### What you need to do
Please retype every record below exactly, leaving the pictures out.

### Exercise inputs
=== Begin Enclosure ===
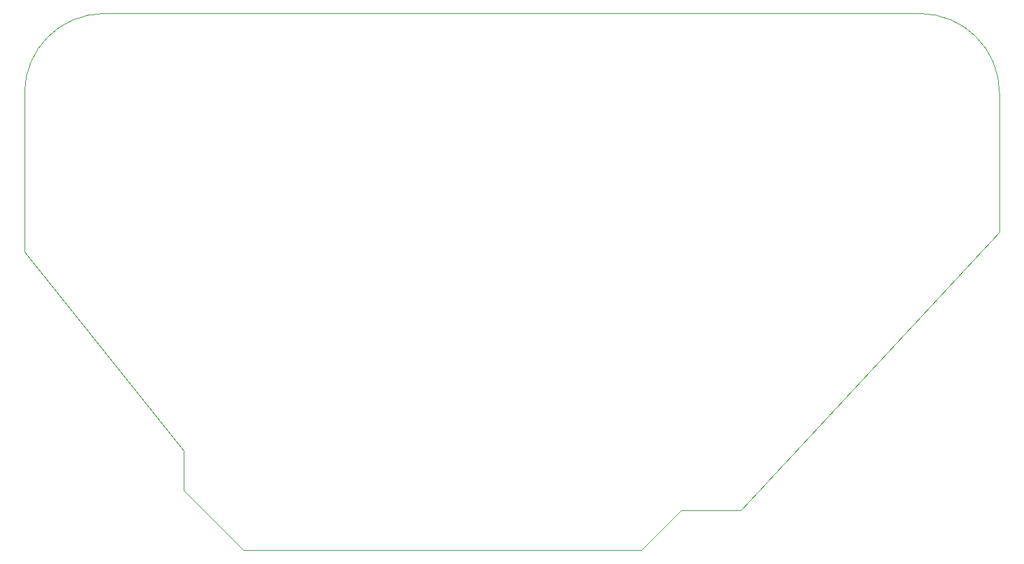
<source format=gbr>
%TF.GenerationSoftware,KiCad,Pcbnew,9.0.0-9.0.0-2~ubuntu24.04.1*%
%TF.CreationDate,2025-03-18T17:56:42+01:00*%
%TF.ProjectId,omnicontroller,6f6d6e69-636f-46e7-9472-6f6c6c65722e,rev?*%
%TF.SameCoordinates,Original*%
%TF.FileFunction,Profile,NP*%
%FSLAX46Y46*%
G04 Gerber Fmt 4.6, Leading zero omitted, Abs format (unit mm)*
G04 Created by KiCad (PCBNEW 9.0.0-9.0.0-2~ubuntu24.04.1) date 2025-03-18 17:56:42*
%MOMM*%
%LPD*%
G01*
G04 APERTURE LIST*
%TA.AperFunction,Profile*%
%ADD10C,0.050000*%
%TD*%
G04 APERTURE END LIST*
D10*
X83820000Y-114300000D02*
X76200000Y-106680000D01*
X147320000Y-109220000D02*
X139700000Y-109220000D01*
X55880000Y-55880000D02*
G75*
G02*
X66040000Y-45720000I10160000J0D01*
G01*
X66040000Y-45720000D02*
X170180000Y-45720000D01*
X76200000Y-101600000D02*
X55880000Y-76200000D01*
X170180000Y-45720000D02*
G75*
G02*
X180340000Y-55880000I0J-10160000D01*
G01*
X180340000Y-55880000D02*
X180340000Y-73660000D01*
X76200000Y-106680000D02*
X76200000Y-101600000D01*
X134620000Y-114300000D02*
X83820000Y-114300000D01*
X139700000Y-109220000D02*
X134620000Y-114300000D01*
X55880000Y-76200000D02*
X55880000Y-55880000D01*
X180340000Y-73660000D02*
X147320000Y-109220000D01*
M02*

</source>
=== End Enclosure ===
### Exercise output
<source format=gbr>
%TF.GenerationSoftware,KiCad,Pcbnew,9.0.0-9.0.0-2~ubuntu24.04.1*%
%TF.CreationDate,2025-03-18T17:56:42+01:00*%
%TF.ProjectId,omnicontroller,6f6d6e69-636f-46e7-9472-6f6c6c65722e,rev?*%
%TF.SameCoordinates,Original*%
%TF.FileFunction,Profile,NP*%
%FSLAX46Y46*%
G04 Gerber Fmt 4.6, Leading zero omitted, Abs format (unit mm)*
G04 Created by KiCad (PCBNEW 9.0.0-9.0.0-2~ubuntu24.04.1) date 2025-03-18 17:56:42*
%MOMM*%
%LPD*%
G01*
G04 APERTURE LIST*
%TA.AperFunction,Profile*%
%ADD10C,0.050000*%
%TD*%
G04 APERTURE END LIST*
D10*
X83820000Y-114300000D02*
X76200000Y-106680000D01*
X147320000Y-109220000D02*
X139700000Y-109220000D01*
X55880000Y-55880000D02*
G75*
G02*
X66040000Y-45720000I10160000J0D01*
G01*
X66040000Y-45720000D02*
X170180000Y-45720000D01*
X76200000Y-101600000D02*
X55880000Y-76200000D01*
X170180000Y-45720000D02*
G75*
G02*
X180340000Y-55880000I0J-10160000D01*
G01*
X180340000Y-55880000D02*
X180340000Y-73660000D01*
X76200000Y-106680000D02*
X76200000Y-101600000D01*
X134620000Y-114300000D02*
X83820000Y-114300000D01*
X139700000Y-109220000D02*
X134620000Y-114300000D01*
X55880000Y-76200000D02*
X55880000Y-55880000D01*
X180340000Y-73660000D02*
X147320000Y-109220000D01*
M02*

</source>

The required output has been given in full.